‘Serial’ unites podcasting and investigative journalism

"Serial, a podcast investigating a 1999 murder case, uses effective audio production techniques to engage its millions of listeners." Photo credit Serial. Screen shot by Jimin Kim (March 26, 2015).
“Serial,” a podcast investigating a 1999 murder case, uses effective audio production techniques to engage its millions of listeners. Photo credit “Serial.” Screen shot by Jimin Kim (March 26, 2015).

Investigating a murder on the air is a smash hit.

In season one of the hit podcast, “Serial,” narrator and reporter, Sarah Koenig, explores the murder of Hae Min Lee, a high school senior who was killed in 1999. Baltimore police arrested Lee’s ex-boyfriend, Adnan Syed, for the murder. Koenig digs through the past to discover if Syed, who serves a life sentence, is truly guilty of the crime.

Sarah Koenig, host and executive producer of Serial, investigates Lee's murder.
Sarah Koenig, host and executive producer of “Serial,” investigates Hae Min Lee’s murder. Photo credit “Serial.” Screen shot by Jimin Kim (March 26, 2015).

The show meticulously turns the process of investigative journalism into a story, instead of presenting only the basic details of the murder case and the people involved.

Furthermore, “Serial” showcases a plethora of sound bites. In episode one, Koenig includes a phone interview she conducted with Syed who from behind bars, states that he never killed Lee. At the end of the clips of Syed talking, the audio fades out to lead in to Koenig’s narration. The transition is seamless, sustaining the dramatic tension of the story.

Koenig also reads pages from Lee’s diary in the first person. In episode two, when Koenig reads a passage Lee wrote describing her prom date with Syed, ’90s love songs play in the background. Thus, at times when it’s appropriate to the story, Koenig becomes the subjects themselves, talking from their perspective. This technique vividly illustrates scenes in readers’ minds.

Another example of effective audio is Koenig’s delivery. She isn’t melodramatic when explaining her investigative findings and maintains a sense of objectivity. She also reads a very well-written script that presents the numerous details of the investigation in an organized fashion.
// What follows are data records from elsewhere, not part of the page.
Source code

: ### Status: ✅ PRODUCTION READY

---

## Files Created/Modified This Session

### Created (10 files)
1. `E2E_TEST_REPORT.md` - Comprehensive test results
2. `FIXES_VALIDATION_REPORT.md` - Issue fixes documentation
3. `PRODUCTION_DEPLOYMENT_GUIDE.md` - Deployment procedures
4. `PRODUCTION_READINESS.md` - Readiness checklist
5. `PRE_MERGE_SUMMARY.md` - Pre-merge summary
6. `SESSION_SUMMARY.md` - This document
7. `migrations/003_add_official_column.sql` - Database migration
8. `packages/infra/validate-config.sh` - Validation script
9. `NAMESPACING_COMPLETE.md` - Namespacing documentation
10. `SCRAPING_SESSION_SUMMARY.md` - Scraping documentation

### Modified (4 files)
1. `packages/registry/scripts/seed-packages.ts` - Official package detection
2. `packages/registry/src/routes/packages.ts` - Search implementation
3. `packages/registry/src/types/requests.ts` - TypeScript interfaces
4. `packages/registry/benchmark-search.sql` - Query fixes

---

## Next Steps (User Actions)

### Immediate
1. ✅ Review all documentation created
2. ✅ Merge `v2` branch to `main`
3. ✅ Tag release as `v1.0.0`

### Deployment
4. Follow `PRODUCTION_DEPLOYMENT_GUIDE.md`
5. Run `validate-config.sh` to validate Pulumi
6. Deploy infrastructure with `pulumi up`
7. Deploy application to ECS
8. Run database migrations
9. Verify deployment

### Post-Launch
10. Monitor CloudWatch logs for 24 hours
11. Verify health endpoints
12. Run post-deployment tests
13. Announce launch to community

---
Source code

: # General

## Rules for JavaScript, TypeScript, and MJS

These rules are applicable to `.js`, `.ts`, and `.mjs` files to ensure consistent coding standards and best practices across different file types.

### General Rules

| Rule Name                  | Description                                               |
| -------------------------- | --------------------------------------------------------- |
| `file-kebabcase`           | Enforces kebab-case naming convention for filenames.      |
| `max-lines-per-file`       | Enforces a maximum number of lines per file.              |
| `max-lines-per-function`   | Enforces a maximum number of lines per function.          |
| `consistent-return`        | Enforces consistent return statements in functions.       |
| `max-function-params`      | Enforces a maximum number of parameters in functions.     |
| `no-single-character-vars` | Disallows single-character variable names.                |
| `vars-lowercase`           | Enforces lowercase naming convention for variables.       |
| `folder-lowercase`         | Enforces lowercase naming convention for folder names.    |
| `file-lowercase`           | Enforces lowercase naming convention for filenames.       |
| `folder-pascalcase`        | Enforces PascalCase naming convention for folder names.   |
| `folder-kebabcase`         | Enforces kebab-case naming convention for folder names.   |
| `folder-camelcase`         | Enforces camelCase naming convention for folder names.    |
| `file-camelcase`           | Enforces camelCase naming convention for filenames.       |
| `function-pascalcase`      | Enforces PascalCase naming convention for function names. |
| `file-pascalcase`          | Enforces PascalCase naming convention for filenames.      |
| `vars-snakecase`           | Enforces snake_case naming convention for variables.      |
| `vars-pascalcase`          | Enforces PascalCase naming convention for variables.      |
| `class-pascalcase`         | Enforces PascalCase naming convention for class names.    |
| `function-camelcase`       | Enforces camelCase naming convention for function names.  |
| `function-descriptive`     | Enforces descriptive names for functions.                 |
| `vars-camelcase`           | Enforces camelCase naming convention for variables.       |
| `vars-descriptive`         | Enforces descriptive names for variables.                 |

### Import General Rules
The script also adds a sense of mystery and ends each episode on a cliffhanger, enticing audiences to listen to the next installment. For instance, in episode one, Koenig says, “Asia’s story, then, is legally worthless. A witness who says she saw you at the exact moment when the state contends you were strangling a young woman in a car is worthless.” Koenig identifies holes in the testimony of one of the key murder witnesses, encouraging readers to listen on and find out if Syed is innocent as he claims.

It’s no surprise that “Serial” reached more than 5 million downloads and streams faster than any other podcast in iTunes history. The show grips readers, thoroughly investigating Lee’s murder and effectively telling the story through its audio production. The use of smooth audio transitions, old interviews and an original show soundtrack all boost the listening experience of “Serial.”